RECORDS SHOWN -
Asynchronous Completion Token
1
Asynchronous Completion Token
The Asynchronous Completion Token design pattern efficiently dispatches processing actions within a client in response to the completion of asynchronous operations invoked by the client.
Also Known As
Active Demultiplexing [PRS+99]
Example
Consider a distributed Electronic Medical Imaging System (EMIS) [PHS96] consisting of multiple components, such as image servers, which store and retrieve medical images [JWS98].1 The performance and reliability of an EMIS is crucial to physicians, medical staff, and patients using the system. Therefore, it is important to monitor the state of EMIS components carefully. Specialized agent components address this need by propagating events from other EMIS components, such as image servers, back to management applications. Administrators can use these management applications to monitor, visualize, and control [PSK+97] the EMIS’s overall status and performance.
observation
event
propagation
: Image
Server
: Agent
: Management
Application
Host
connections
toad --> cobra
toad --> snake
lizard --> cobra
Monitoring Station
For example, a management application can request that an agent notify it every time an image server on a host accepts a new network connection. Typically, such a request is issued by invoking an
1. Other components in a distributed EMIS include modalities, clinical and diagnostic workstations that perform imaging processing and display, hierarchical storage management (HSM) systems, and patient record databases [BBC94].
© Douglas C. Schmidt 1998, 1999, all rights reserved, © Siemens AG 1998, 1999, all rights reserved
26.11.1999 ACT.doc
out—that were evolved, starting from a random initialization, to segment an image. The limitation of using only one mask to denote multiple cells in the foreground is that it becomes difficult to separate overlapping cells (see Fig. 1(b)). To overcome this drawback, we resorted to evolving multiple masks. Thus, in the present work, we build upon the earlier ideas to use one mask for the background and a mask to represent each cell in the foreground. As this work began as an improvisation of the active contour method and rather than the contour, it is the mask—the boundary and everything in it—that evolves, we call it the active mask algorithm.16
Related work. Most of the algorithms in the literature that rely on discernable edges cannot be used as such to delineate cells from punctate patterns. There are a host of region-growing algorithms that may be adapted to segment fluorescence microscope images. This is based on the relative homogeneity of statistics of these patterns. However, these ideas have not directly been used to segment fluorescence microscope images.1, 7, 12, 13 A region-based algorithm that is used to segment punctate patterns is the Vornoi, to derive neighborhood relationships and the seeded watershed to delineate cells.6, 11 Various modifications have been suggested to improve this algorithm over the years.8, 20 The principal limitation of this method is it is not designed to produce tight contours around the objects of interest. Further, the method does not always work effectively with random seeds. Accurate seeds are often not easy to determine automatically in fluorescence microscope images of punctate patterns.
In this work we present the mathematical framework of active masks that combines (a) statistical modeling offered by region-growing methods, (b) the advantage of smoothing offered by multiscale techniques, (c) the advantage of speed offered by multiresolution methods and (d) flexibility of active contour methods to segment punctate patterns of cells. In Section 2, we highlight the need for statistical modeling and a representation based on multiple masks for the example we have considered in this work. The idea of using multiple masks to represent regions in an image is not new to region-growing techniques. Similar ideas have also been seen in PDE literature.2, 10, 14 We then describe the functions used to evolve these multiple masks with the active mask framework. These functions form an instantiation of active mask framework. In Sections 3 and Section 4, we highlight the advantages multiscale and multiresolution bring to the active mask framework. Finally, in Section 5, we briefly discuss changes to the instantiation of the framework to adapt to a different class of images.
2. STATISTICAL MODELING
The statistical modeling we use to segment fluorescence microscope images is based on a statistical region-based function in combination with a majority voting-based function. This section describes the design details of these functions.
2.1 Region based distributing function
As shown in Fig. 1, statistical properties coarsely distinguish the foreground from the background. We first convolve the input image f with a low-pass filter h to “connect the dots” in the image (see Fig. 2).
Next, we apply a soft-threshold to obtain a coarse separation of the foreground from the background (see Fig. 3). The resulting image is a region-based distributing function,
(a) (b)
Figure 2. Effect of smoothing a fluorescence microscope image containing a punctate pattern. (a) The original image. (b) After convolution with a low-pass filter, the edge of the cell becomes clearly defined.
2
--
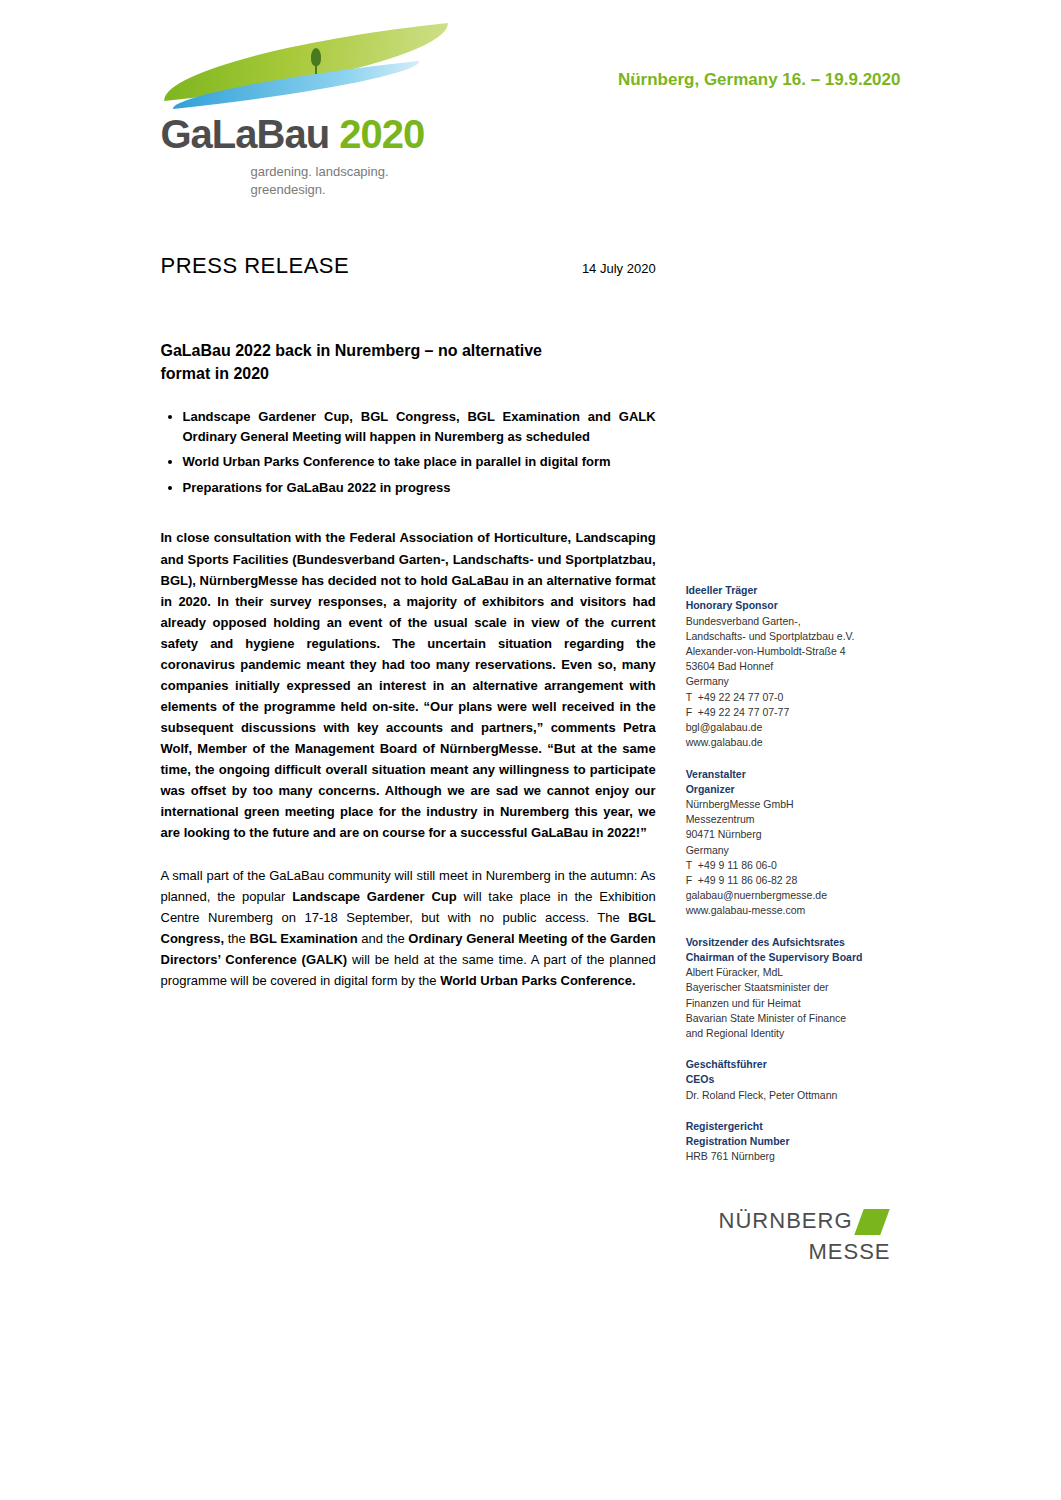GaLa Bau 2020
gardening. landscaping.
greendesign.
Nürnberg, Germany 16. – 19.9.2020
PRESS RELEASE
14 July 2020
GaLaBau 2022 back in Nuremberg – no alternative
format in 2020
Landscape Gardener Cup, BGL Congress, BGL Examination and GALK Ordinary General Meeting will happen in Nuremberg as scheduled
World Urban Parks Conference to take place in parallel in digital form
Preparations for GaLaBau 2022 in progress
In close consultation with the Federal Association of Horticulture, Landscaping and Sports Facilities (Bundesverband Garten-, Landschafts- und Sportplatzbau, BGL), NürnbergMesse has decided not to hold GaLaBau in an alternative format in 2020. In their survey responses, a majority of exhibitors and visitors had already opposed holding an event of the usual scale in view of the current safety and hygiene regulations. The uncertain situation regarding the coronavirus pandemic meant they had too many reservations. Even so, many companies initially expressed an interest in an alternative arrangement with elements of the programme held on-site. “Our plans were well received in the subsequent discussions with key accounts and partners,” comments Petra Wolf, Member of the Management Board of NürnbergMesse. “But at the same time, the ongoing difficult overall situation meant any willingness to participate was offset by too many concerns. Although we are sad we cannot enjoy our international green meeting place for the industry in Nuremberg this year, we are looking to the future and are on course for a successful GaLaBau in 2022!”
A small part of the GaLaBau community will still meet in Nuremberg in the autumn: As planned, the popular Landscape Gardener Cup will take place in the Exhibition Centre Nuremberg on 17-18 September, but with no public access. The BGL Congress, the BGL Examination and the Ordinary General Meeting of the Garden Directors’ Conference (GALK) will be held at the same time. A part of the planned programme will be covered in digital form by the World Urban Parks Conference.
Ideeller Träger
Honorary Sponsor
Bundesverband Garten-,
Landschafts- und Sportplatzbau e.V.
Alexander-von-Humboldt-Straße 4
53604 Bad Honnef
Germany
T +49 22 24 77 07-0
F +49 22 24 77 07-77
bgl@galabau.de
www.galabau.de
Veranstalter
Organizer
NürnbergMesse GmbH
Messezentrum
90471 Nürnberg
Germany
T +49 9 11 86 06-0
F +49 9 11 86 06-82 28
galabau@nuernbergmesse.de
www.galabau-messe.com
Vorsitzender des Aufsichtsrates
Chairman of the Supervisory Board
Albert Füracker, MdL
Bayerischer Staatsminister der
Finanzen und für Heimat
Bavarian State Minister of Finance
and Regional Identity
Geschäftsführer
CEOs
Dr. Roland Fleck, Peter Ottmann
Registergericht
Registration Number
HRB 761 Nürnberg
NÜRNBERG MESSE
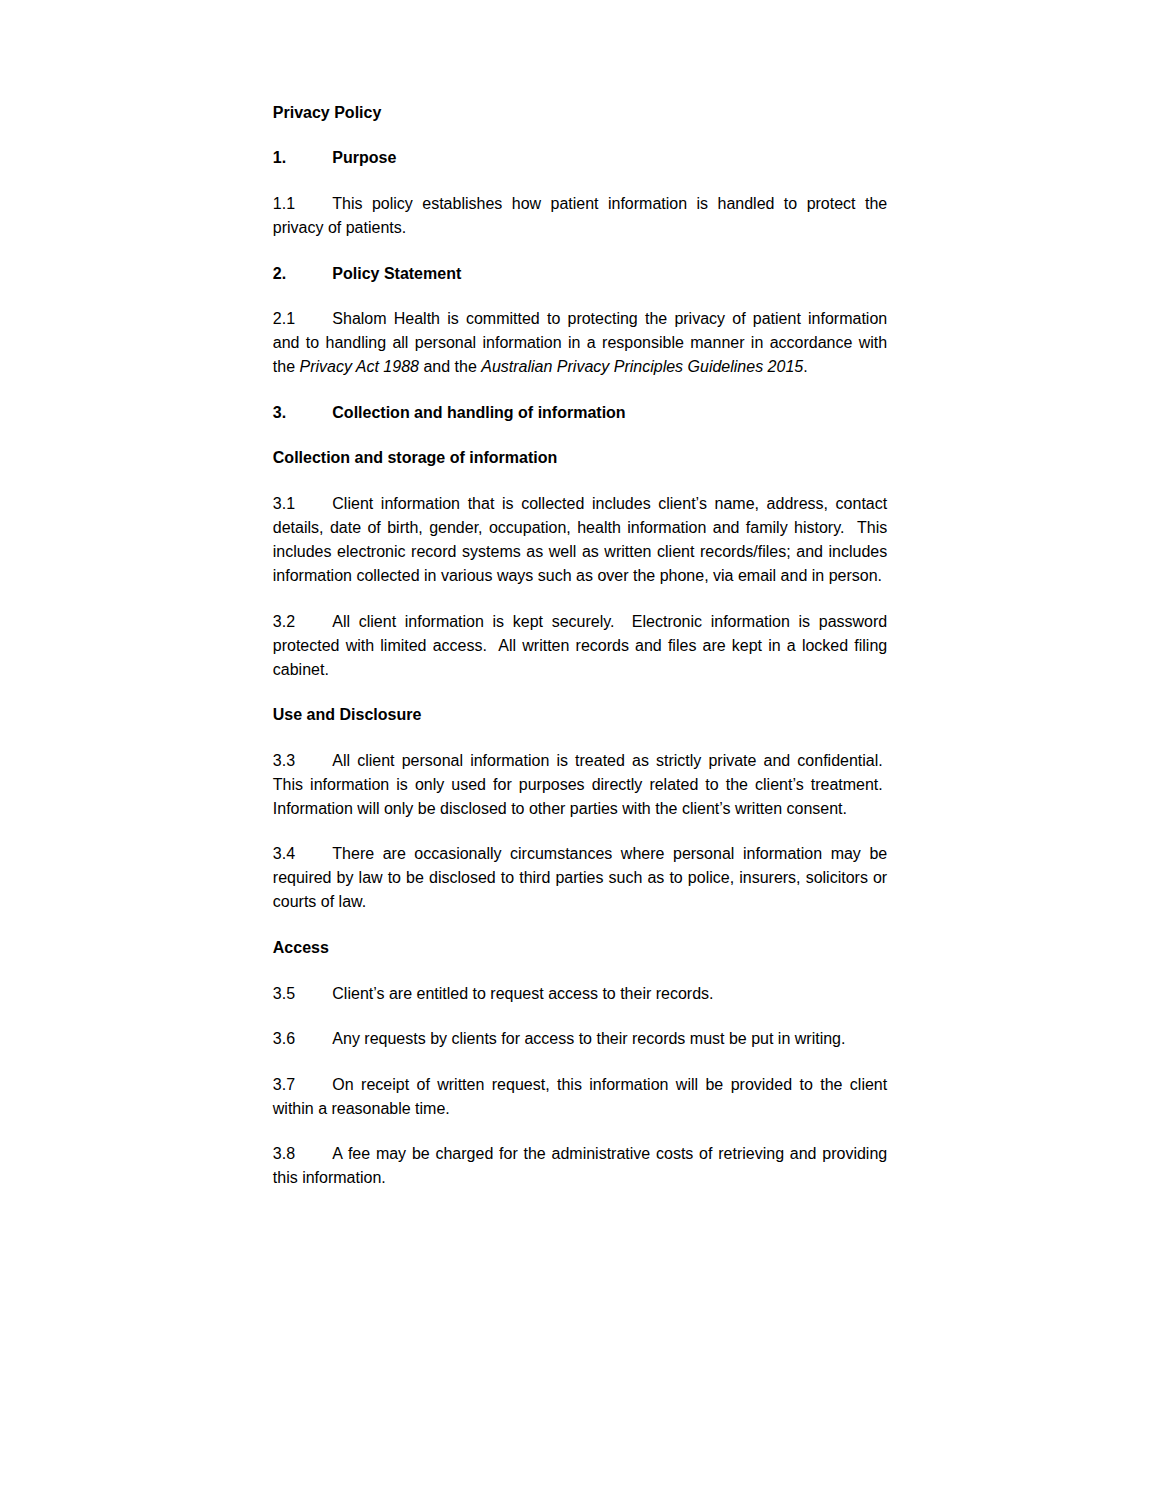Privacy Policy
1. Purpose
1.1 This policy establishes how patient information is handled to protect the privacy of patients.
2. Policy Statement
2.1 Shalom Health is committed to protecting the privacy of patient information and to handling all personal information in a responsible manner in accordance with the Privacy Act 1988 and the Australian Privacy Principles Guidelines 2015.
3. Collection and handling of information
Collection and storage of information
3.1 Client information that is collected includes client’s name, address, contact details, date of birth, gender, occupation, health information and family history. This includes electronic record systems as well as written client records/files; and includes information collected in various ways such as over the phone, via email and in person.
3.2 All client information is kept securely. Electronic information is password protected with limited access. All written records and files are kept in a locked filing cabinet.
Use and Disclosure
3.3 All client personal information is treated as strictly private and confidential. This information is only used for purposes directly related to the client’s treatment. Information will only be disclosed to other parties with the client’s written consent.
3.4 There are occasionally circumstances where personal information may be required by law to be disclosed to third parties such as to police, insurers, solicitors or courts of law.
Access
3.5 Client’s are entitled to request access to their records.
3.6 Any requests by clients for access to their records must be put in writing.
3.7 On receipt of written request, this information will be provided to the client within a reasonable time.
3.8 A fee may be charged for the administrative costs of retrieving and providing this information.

TASK GOAL - Across the entries, how many lines include the string "digital"? The answer should be only a number.

ANSWER TO THE EXERCISE - 2